WHAT IS BEING ASKED:
Using the records below, output the stretch that opens with the line containing "8: (230, 35, 31.52)" and closes with the line containing "[00:02.667]", exactly and including both lines, with nothing more.

■ ■ ■ ■ ■

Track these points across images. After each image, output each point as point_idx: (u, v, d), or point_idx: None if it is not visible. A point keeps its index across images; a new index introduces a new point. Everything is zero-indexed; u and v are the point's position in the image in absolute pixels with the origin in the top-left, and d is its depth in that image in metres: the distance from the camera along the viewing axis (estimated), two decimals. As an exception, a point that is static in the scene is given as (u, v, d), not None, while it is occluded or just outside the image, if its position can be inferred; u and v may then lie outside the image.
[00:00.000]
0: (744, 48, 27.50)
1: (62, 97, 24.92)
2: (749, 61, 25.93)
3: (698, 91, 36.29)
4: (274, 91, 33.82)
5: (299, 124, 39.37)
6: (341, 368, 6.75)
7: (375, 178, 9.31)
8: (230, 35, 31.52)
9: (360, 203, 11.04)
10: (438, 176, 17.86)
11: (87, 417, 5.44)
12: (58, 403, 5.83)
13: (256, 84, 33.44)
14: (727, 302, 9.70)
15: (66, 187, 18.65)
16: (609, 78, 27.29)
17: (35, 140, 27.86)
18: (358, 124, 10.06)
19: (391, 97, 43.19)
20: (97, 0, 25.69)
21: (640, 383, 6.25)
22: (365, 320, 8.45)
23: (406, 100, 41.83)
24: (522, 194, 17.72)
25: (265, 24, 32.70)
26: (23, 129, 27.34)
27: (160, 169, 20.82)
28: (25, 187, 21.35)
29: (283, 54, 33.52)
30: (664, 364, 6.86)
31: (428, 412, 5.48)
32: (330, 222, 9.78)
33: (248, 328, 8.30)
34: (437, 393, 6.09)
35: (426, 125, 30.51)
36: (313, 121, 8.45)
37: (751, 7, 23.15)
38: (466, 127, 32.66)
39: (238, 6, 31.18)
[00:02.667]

■ ■ ■ ■ ■

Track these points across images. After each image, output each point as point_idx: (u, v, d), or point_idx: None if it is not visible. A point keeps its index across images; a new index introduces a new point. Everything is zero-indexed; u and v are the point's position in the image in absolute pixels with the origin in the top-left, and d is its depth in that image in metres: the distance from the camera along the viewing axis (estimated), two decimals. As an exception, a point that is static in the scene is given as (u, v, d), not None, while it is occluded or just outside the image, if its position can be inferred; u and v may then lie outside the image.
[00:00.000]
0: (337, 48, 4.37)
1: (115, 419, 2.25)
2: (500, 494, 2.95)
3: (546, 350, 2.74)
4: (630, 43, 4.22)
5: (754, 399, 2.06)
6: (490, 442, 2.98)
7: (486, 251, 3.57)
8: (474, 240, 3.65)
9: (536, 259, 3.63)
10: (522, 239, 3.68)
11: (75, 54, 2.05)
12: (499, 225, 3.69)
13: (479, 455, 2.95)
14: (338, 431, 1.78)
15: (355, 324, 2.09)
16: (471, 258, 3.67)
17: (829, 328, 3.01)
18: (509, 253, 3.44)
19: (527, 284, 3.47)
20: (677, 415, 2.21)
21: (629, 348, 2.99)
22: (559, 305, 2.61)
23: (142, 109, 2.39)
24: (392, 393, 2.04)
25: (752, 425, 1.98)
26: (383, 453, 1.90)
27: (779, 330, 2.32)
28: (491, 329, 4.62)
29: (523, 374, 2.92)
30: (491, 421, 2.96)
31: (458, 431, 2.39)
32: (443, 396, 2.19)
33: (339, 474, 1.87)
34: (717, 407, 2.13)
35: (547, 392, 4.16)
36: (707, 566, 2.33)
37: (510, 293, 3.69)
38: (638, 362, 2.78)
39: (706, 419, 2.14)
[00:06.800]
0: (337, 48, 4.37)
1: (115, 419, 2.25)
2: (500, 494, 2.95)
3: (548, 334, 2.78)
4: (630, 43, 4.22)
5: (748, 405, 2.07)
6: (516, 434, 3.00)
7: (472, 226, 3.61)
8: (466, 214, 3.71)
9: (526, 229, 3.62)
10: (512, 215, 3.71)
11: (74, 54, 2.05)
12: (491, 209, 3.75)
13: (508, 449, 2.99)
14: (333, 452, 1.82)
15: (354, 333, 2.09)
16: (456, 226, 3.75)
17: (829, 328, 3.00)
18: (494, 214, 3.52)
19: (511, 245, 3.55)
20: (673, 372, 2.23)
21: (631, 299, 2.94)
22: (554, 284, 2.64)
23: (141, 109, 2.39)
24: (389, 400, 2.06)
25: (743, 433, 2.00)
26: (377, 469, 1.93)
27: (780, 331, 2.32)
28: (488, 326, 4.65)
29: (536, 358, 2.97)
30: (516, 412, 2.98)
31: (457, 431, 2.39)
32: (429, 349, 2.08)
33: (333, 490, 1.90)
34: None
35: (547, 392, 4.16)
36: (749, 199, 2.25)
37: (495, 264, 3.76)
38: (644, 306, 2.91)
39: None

■ ■ ■ ■ ■

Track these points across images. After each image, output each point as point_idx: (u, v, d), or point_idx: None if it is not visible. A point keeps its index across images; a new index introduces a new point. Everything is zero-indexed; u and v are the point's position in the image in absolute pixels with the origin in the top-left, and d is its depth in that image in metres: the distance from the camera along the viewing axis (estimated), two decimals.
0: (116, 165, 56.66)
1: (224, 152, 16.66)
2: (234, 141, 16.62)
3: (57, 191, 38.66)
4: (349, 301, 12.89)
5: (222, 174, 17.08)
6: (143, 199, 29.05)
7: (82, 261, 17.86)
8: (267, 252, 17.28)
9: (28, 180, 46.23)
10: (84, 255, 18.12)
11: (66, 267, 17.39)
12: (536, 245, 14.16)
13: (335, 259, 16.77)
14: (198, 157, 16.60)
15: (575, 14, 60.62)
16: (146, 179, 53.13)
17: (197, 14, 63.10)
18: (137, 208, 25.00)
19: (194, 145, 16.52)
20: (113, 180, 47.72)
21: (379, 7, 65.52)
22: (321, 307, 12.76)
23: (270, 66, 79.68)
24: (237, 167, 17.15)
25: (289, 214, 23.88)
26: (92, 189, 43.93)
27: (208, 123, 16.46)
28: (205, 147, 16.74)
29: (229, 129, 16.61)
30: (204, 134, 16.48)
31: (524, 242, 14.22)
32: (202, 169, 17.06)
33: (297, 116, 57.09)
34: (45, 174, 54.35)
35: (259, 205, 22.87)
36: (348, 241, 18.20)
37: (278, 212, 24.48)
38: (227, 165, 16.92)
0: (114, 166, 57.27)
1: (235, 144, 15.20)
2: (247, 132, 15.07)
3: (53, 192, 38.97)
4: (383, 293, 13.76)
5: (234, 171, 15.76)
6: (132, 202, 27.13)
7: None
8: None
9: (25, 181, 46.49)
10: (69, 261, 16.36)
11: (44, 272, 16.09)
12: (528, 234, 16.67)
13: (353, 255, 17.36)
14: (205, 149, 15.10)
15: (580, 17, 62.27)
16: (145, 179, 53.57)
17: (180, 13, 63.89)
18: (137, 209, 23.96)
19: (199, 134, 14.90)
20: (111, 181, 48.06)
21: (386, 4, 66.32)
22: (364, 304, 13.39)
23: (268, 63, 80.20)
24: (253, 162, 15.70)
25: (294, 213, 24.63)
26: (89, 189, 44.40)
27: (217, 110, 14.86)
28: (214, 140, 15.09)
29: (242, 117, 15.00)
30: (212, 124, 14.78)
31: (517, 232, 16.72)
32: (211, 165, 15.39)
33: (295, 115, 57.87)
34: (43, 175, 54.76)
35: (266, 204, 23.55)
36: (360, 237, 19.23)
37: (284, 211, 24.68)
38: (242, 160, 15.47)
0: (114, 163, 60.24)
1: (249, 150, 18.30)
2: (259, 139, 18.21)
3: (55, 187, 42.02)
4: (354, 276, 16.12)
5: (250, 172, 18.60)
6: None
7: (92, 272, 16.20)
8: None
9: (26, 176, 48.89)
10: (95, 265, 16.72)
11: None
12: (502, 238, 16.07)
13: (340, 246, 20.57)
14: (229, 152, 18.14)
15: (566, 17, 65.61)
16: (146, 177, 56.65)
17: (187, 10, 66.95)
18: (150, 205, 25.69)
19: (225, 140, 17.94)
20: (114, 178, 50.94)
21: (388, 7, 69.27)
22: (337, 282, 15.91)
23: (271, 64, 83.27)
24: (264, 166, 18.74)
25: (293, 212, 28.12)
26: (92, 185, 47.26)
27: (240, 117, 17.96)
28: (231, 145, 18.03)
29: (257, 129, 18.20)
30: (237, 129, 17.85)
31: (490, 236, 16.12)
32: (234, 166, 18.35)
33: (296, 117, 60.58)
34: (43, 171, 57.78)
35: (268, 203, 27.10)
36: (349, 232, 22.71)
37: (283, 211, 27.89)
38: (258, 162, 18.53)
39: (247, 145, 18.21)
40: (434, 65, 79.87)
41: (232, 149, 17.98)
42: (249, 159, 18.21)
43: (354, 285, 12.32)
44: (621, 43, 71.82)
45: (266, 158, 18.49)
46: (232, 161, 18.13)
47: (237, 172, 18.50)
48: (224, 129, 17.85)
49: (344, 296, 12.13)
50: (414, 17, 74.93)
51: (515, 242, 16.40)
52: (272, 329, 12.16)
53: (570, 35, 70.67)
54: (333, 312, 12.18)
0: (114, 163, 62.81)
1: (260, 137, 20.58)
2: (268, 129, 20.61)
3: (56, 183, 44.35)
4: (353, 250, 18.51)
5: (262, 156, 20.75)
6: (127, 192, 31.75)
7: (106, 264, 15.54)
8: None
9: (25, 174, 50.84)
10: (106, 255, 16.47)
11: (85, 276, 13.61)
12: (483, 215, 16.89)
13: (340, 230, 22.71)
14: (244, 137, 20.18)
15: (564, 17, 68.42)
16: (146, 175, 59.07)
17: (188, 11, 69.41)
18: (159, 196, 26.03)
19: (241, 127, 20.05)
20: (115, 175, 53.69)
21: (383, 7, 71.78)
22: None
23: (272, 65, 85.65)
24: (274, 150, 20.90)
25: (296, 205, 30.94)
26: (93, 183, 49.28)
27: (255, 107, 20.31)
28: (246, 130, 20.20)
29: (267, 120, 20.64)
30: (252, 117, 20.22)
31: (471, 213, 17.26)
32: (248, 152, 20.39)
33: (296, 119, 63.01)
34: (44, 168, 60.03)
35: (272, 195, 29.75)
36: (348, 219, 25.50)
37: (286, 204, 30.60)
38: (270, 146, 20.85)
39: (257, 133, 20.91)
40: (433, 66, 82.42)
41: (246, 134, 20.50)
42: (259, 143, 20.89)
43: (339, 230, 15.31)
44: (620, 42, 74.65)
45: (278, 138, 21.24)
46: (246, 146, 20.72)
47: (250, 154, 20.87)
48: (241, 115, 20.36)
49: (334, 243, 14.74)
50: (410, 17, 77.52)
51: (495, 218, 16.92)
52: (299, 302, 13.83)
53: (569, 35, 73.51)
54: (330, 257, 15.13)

■ ■ ■ ■ ■

FINAL ANSWER:
8: (230, 35, 31.52)
9: (360, 203, 11.04)
10: (438, 176, 17.86)
11: (87, 417, 5.44)
12: (58, 403, 5.83)
13: (256, 84, 33.44)
14: (727, 302, 9.70)
15: (66, 187, 18.65)
16: (609, 78, 27.29)
17: (35, 140, 27.86)
18: (358, 124, 10.06)
19: (391, 97, 43.19)
20: (97, 0, 25.69)
21: (640, 383, 6.25)
22: (365, 320, 8.45)
23: (406, 100, 41.83)
24: (522, 194, 17.72)
25: (265, 24, 32.70)
26: (23, 129, 27.34)
27: (160, 169, 20.82)
28: (25, 187, 21.35)
29: (283, 54, 33.52)
30: (664, 364, 6.86)
31: (428, 412, 5.48)
32: (330, 222, 9.78)
33: (248, 328, 8.30)
34: (437, 393, 6.09)
35: (426, 125, 30.51)
36: (313, 121, 8.45)
37: (751, 7, 23.15)
38: (466, 127, 32.66)
39: (238, 6, 31.18)
[00:02.667]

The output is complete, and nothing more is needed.